Another issue is that players apparently can’t just upgrade for a month or a year, they have to upgrade for the duration of their current subscription. So if you, I don’t know, decide to buy another 10 years of PS Plus when it’s been significantly discounted, you’ll now have to pay to upgrade the whole decade at full price.
It might seem like a weird outlier, but it’s not uncommon for some of PlayStation’s biggest fans to rack up years and years of subscriptions when there’s a particularly steep discount on them. This happened earlier this year when PS Now was selling for half price and a group of gamers rushed to capitalize on the deal, especially since subscriptions would automatically transfer into PS Plus Premium subscriptions once the programs were combined.

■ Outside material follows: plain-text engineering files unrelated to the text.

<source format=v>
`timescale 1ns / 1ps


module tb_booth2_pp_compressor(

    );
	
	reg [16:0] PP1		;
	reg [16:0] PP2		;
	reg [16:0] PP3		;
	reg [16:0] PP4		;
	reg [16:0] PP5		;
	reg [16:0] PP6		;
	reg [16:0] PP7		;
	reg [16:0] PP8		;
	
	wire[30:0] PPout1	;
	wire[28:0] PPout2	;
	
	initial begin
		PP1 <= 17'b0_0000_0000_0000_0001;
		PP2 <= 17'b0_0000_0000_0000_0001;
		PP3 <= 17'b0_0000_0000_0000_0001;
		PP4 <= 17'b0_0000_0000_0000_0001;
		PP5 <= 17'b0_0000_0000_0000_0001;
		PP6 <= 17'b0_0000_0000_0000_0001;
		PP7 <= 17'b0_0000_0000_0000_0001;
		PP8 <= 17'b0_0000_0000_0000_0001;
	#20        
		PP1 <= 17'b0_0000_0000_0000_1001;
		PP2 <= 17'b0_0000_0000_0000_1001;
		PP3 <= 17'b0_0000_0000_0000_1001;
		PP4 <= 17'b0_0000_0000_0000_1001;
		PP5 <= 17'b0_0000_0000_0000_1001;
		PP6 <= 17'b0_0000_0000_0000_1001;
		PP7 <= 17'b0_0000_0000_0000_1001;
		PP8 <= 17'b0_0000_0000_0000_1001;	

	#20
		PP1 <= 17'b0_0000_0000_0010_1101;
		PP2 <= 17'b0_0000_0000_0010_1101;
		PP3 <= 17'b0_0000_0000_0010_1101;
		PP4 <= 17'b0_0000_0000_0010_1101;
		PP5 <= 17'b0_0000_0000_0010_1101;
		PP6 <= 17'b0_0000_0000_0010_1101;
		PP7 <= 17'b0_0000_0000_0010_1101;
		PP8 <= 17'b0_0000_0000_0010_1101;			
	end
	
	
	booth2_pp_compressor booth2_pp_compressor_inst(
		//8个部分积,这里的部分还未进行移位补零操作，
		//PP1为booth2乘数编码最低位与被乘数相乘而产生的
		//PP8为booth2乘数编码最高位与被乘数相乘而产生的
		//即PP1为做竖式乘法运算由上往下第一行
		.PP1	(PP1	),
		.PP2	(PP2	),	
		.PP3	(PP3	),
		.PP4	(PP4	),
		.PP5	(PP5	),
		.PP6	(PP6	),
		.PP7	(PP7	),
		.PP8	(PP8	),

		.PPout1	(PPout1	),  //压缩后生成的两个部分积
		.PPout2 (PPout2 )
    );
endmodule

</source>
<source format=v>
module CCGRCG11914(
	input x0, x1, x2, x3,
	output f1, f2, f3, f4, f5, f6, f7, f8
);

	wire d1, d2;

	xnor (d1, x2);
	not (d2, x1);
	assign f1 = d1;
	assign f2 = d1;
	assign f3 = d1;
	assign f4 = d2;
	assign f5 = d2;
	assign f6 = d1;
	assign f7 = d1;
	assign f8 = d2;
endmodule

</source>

“How many years do you all stack up,” asked industry insider Wario64 who first announced the sale. back in april. Niko Partners analyst Daniel Ahmad seems filled until 2031. So done others. Sony has finally blocked the accumulation of subscriptions few weeks later. Now it looks like the PS5 maker plans to claw back any small savings players might have saved. In the case of a 10-year battery, subscribers might end up having to pay an additional $600 for a full upgrade.
Potential storylines like this are already getting a mini-reaction in comments on Reddit, social media, and the PlayStation Blog. “PlayStation is the most profitable it’s ever been and makes billions and billions of dollars,” tweeted MBG YouTuber. “Expecting a little goodwill and a little less greed every now and then is fine.”

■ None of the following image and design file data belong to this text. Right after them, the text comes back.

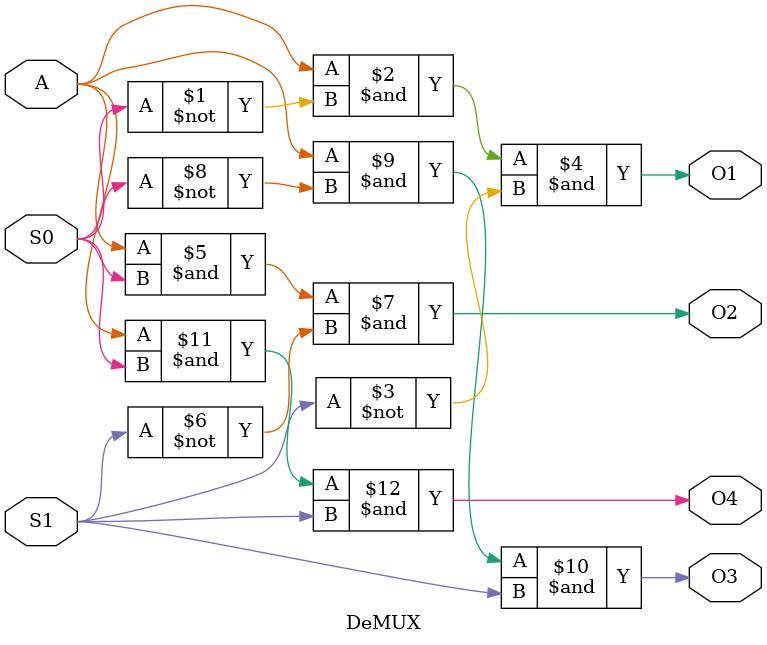
<source format=v>
`timescale 1ns / 1ps


module DeMUX(
    input A, S0, S1,
    output O1, O2, O3, O4
    );
    
    assign O1=A&~S0&~S1;
    assign O2=A&S0&~S1;
    assign O3=A&~S0&S1;
    assign O4=A&S0&S1;
endmodule

</source>
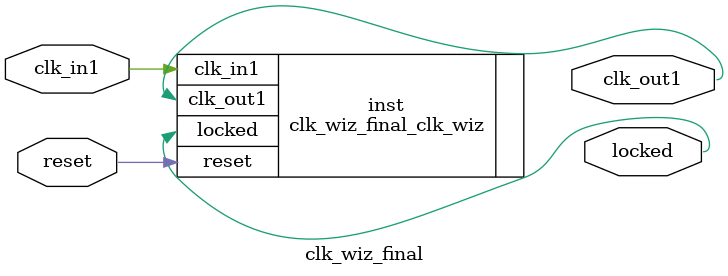
<source format=v>


`timescale 1ps/1ps

(* CORE_GENERATION_INFO = "clk_wiz_final,clk_wiz_v6_0_3_0_0,{component_name=clk_wiz_final,use_phase_alignment=true,use_min_o_jitter=false,use_max_i_jitter=false,use_dyn_phase_shift=false,use_inclk_switchover=false,use_dyn_reconfig=false,enable_axi=0,feedback_source=FDBK_AUTO,PRIMITIVE=MMCM,num_out_clk=1,clkin1_period=10.000,clkin2_period=10.000,use_power_down=false,use_reset=true,use_locked=true,use_inclk_stopped=false,feedback_type=SINGLE,CLOCK_MGR_TYPE=NA,manual_override=false}" *)

module clk_wiz_final 
 (
  // Clock out ports
  output        clk_out1,
  // Status and control signals
  input         reset,
  output        locked,
 // Clock in ports
  input         clk_in1
 );

  clk_wiz_final_clk_wiz inst
  (
  // Clock out ports  
  .clk_out1(clk_out1),
  // Status and control signals               
  .reset(reset), 
  .locked(locked),
 // Clock in ports
  .clk_in1(clk_in1)
  );

endmodule

</source>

At the same time, it’s possible that current trivia from players in places like Hong Kong are simply pricing errors that will soon be corrected. The upgrade process may also be different from region to region. Sony did not immediately respond to a request for comment to clarify.
One thing for sure is that much of the PS Plus review rollout has been unnecessarily confusing. In April, Sony released a dizzying picture showing conversion rates for PS Plus and Now vouchers for subscribers switching from the current service to the upgraded service. And earlier this month, a PlayStation Blog post outlined a sample of the games coming to the new version of the service. filled with warnings and asterisks.
Hopefully one of those big asterisks doesn’t turn out to be a hidden charge for stacked subscriptions. The revamped PS Plus program will go live in the US on June 13.